We know that detoxing and withdrawals can be an unpleasant experience, but it’s not so obvious why.
Our bodies have a few different detox organs that constantly work to keep us healthy, but taking on an intentional detox often means overworking them.
What happens to your body when you detox causes a whole slew of physical and mental difficulties known as detox or withdrawal symptoms.
Detoxing is the process of removing toxins from a person’s body. People make a conscious effort to detox for a variety of reasons.
Some have to detox to pass a drug test mandated by their employer, while others may need a tolerance break. However, many people just want to improve their overall health with more energy, better cognitive ability, clearer skin, a stronger immune system, etc.
The body has a natural detoxification process, but there are many things you can do to support the process.
The Body While Detoxing
You have to put some work into a detox process, and your body does too. Let’s get into what happens in your body while detoxing.
A few organs play a significant role in your detox process.
The liver is an integral part of your detox. It acts as a filtration system, cleansing your blood, metabolizing nutrients and medication, and converting toxins to a substance called urea, which can be passed through the rest of your system.
But when you consistently take in toxins for a while, your liver gets overwhelmed and stops functioning to the extent of its abilities, resulting in toxin build-up.
Once you start detoxing, your liver gets kicked back into action; the enzymes in your liver work faster than average to process all the toxins that got stuck in there.
As soon as those built-up toxins are converted to urea, they’re released to your bloodstream and sent to the next point of conversion; your kidneys.

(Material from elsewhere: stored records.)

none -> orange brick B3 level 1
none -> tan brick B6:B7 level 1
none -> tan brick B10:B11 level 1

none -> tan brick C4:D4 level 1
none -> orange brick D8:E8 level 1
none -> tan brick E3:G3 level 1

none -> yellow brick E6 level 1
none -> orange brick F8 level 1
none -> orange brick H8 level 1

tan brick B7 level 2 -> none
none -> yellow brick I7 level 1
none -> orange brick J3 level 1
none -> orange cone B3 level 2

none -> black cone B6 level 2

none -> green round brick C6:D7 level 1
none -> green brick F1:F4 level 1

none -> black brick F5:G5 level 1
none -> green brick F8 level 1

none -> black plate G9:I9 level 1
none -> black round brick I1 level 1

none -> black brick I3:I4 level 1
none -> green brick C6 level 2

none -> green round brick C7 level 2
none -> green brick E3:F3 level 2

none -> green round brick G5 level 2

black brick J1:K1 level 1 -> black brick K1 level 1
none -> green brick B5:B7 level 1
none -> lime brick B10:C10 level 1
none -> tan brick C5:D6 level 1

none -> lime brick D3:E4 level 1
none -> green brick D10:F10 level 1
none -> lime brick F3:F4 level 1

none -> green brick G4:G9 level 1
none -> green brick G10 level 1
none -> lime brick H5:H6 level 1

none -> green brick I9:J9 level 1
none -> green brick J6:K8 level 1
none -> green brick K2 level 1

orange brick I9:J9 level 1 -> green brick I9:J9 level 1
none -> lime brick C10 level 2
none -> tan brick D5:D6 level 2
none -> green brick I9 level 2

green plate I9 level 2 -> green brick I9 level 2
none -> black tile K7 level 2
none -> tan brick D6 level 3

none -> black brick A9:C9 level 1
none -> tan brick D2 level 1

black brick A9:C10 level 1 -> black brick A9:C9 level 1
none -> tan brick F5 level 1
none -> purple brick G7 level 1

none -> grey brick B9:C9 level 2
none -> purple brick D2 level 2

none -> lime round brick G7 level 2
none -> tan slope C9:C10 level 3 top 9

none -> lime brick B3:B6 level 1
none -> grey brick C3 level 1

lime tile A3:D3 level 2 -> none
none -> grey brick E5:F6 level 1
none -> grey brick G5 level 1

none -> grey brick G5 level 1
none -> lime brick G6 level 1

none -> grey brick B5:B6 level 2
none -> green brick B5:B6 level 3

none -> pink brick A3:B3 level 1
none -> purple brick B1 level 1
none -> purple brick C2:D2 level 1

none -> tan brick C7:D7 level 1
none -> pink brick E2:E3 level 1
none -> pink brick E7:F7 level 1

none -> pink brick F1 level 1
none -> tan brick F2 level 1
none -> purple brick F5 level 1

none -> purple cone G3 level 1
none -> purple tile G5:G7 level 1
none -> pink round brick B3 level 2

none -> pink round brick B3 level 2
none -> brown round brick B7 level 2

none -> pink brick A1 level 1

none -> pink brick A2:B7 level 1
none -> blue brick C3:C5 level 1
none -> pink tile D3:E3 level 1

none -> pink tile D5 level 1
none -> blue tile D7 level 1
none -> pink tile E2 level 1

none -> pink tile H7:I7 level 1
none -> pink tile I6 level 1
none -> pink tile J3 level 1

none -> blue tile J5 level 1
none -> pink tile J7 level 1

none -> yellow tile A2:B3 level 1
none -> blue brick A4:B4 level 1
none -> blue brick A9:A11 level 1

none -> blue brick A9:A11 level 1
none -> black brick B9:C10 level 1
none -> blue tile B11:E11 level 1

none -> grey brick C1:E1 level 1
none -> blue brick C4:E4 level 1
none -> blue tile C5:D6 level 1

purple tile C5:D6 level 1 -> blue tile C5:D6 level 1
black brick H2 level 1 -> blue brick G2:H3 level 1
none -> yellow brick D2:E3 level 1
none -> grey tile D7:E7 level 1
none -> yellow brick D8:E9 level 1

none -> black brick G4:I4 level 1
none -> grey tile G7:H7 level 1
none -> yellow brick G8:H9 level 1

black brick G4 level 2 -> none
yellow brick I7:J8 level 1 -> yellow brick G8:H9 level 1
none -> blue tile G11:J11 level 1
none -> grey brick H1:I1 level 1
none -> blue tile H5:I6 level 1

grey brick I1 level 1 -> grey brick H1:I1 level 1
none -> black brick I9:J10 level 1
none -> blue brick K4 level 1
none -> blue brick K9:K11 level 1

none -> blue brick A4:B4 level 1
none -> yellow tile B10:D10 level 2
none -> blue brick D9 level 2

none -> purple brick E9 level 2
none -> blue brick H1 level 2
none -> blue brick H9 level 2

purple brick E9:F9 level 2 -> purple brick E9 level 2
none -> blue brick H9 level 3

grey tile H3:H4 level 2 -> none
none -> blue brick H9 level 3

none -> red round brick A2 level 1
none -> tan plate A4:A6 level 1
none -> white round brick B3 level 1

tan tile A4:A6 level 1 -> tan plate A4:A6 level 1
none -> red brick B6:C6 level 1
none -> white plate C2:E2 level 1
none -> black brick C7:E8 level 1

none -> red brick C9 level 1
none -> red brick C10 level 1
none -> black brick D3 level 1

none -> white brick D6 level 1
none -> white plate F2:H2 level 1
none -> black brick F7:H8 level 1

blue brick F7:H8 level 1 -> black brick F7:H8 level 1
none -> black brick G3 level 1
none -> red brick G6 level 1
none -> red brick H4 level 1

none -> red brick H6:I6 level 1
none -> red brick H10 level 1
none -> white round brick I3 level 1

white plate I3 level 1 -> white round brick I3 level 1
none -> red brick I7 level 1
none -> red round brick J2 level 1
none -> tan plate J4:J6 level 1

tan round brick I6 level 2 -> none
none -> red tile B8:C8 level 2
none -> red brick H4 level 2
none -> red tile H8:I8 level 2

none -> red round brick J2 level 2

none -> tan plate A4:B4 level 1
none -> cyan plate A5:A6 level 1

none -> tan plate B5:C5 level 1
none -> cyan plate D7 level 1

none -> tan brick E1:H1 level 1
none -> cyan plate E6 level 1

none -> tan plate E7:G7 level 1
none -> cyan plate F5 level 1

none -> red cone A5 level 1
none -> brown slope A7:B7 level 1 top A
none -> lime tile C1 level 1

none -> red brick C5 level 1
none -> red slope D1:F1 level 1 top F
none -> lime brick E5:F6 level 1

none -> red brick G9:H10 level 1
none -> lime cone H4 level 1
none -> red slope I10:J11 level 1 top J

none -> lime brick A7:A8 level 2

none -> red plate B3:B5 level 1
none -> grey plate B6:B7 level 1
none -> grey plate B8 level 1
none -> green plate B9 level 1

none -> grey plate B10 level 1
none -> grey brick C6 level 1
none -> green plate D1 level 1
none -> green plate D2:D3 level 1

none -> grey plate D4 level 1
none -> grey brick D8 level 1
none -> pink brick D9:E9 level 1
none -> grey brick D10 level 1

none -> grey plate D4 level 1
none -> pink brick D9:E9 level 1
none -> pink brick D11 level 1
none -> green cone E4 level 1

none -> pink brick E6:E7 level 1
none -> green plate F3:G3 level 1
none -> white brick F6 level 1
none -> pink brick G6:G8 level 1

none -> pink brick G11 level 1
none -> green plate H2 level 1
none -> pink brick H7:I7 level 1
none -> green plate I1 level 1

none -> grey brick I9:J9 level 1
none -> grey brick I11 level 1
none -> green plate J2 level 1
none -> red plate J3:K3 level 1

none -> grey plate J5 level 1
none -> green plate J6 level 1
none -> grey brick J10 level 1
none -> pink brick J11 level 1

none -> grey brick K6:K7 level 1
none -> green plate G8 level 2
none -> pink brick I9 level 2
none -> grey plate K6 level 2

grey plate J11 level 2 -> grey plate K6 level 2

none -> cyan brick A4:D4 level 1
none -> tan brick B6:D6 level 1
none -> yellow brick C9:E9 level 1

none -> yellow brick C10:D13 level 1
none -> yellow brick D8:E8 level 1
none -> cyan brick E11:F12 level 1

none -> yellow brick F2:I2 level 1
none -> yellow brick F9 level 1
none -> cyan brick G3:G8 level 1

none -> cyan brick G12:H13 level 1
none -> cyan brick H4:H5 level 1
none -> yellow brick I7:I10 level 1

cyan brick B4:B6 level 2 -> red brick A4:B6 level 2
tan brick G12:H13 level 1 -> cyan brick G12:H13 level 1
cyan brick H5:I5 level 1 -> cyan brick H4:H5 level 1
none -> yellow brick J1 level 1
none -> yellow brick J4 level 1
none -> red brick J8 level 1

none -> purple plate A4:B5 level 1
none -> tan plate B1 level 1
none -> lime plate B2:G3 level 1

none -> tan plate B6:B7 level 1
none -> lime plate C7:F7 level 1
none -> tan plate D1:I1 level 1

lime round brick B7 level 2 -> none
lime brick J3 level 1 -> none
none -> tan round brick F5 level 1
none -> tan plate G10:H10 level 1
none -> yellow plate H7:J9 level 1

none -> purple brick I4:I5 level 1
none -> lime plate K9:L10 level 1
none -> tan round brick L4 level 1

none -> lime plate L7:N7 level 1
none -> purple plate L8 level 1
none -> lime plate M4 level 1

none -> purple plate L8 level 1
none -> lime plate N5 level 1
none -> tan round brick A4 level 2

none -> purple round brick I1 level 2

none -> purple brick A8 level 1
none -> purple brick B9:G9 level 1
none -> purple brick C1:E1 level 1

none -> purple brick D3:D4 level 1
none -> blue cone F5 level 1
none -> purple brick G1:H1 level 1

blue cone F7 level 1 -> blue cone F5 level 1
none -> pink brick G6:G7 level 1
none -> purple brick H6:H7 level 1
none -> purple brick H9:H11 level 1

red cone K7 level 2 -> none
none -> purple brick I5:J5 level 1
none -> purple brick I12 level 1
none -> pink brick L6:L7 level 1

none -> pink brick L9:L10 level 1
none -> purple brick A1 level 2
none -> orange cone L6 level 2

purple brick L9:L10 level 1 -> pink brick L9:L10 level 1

Kidneys work as another filtration system, focusing on the toxins in your bloodstream. Blood passes directly through the kidneys so they can pull toxins and excess water to convert to urine and send the rest on its way.
The skin is not typically the first detox organ that comes to mind, but it is an important one. It acts as a barrier between toxic substances and your body, but it also serves as an exit for toxins.
Lungs don’t get enough credit for removing toxins, but they release more than just carbon dioxide. On average, we expel over 200 toxic chemical compounds every time we exhale.
Like the skin, lungs pick up slack from the liver and kidneys. If those two organs cannot release a toxin, it may get carried through your bloodstream, into your lungs, and breathed or coughed out.
With so much going on in your organs, you’re bound to feel some unpleasant withdrawal symptoms. Generally, the extra work for your body will make you feel physically and mentally exhausted, so be sure to get plenty of rest while you detox.
Your kidneys need to push out lots of fluids to eliminate all the toxins that are suddenly ready to leave. This can lead to dehydration and secondary symptoms such as headaches, nausea, and more fatigue. Staying hydrated can support your kidneys through the detox and lessen the severity of symptoms.
Excess toxins exiting through your skin will cause an increase in breakouts for a lot of people. This can be distressing to see, but you’ll have clearer skin once the process is over.
Under normal circumstances, your lungs detox by simply exhaling. But, with an increase in detoxification, regular exhaling won’t be enough; you may find yourself coughing up mucus as your lungs rid themselves of built-up toxins.
While some extra coughing is expected during a detox, seek medical assistance if it becomes excessive or you have trouble breathing as these symptoms can become dangerous.
While going through a detox, it’s important to understand what’s happening in your body to understand how to take care of yourself during this challenging yet rewarding process.
The organs that put in the most work during detox are your liver, kidneys, skin, and lungs; the overworking of these organs can result in troublesome symptoms, especially if you aren’t taking care of yourself.
Whatever reasons you may have for taking on a detox, you’ll have an easier time now that you know what to expect and can prepare accordingly.